La dirigente socialista Gemma Matos del Barrio, en declaraciones para SER Madrid Sierra, explicó ayer que «desde hace más de 20 años, el colectivo islámico dispone de un centro de encuentro cultural en régimen de alquiler» y que, «hace un par de años han adquirido un inmueble y quieren trasladar este centro a esa nueva situación».
Matos del Barrio aseguró que «el proceso me han confirmado que cumple todos los requisitos legales, administrativos y urbanísticos» y se preguntó: «¿Por qué esta alarma social sin fundamento?». En su comunicado escrito, el PSOE insistió en que no se puede denominar mezquita, sino «Centro Cultural Islámico», y que «nunca ha ocurrido hasta el día de hoy ningún conflicto» por su actividad.

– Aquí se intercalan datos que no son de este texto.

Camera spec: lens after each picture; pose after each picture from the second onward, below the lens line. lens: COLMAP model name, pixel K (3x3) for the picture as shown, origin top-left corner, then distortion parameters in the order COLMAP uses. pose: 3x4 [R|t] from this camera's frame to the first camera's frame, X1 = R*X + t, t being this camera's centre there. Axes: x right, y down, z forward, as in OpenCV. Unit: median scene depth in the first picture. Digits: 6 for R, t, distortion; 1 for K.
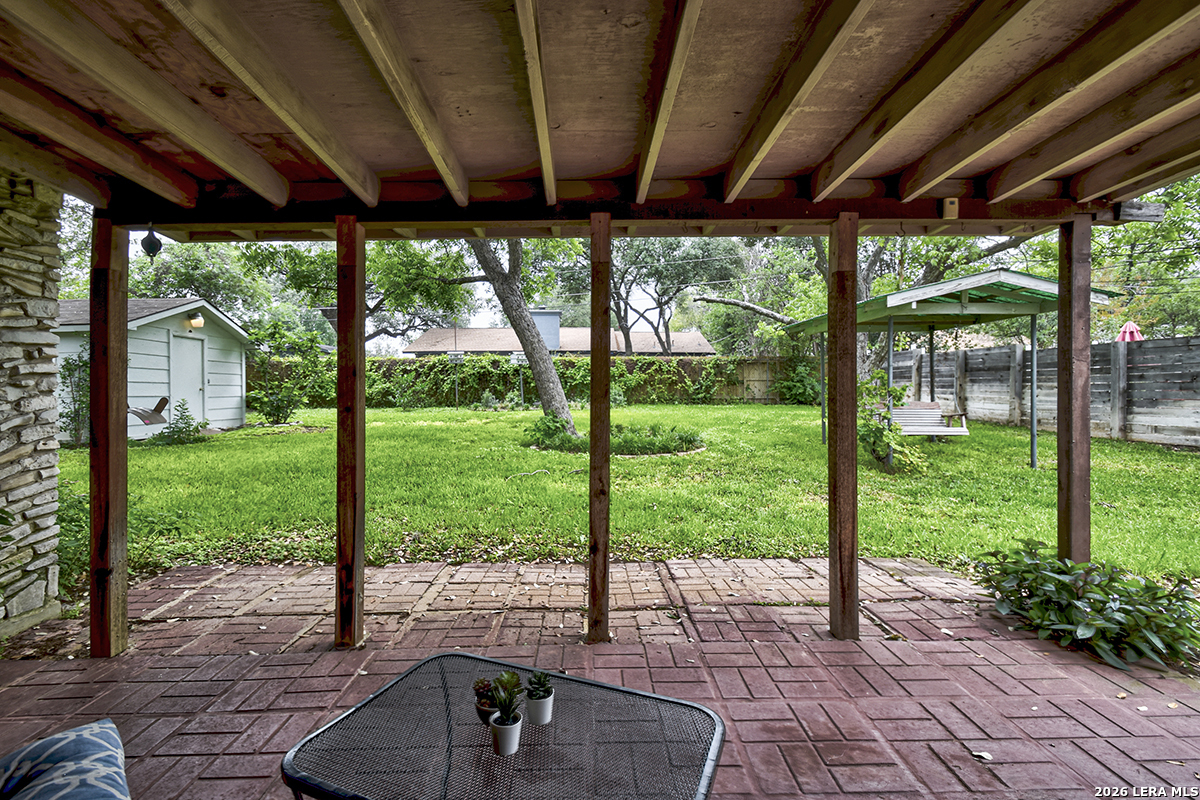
lens RADIAL K [[549.0, 0, 590.4], [0, 549.0, 395.8], [0, 0, 1]] dist [-0.001861, -0.000970]
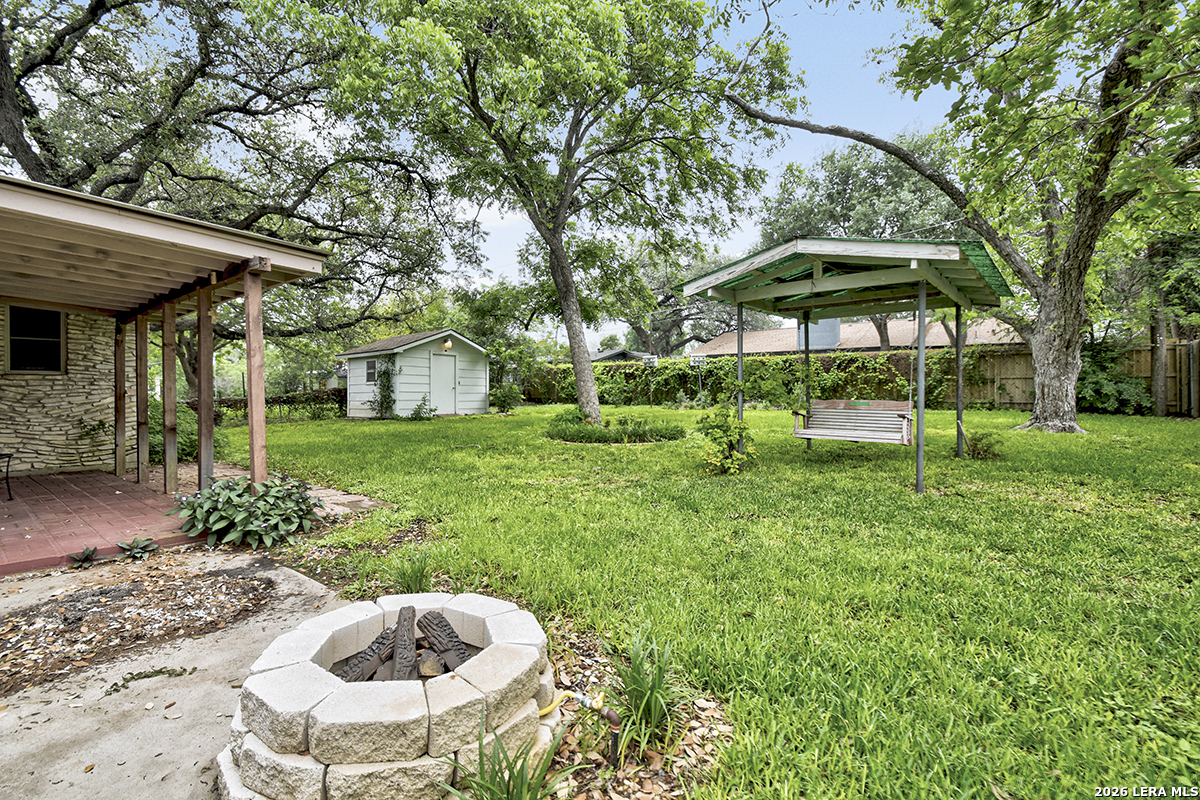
lens RADIAL K [[549.0, 0, 590.4], [0, 549.0, 395.8], [0, 0, 1]] dist [-0.001861, -0.000970]
pose [[0.751959, 0.009058, -0.659147, 0.390237], [-0.012891, 0.999916, -0.000965, 0.004252], [0.659083, 0.009222, 0.752013, 0.066072]]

La réplica socialista se produce tras la enérgica denuncia pública de Vox. El partido afirmó que el PSOE y el Grupo Independiente «llevan meses mintiendo al pueblo» y ocultando la construcción. Recordaron que hace un año su concejal y portavoz, Enrique Pérez, preguntó en Pleno por este asunto y fue acusado de mentir.
Para respaldar su versión, Vox narró un incidente ocurrido antes de un pleno extraordinario, cuando «un señor extranjero irrumpió en el salón de Plenos para pedir al alcalde en voz alta que retiraran una jardinera ya que las obras de la mezquita iban a comenzar y molestaba». Según Vox, el hombre dijo «alto y claro» en presencia de los 13 concejales la frase «para comenzar las obras de la mezquita».
Antes de la respuesta del PSOE, la propia Comunidad Islámica de Cercedilla había emitido un comunicado aclarando que la situación responde «únicamente a un cambio de ubicación del centro», que el inmueble «ha sido adquirido integramente por la propia comunidad» y que rechazan «cualquier discurso que fomente el odio entre colectivos».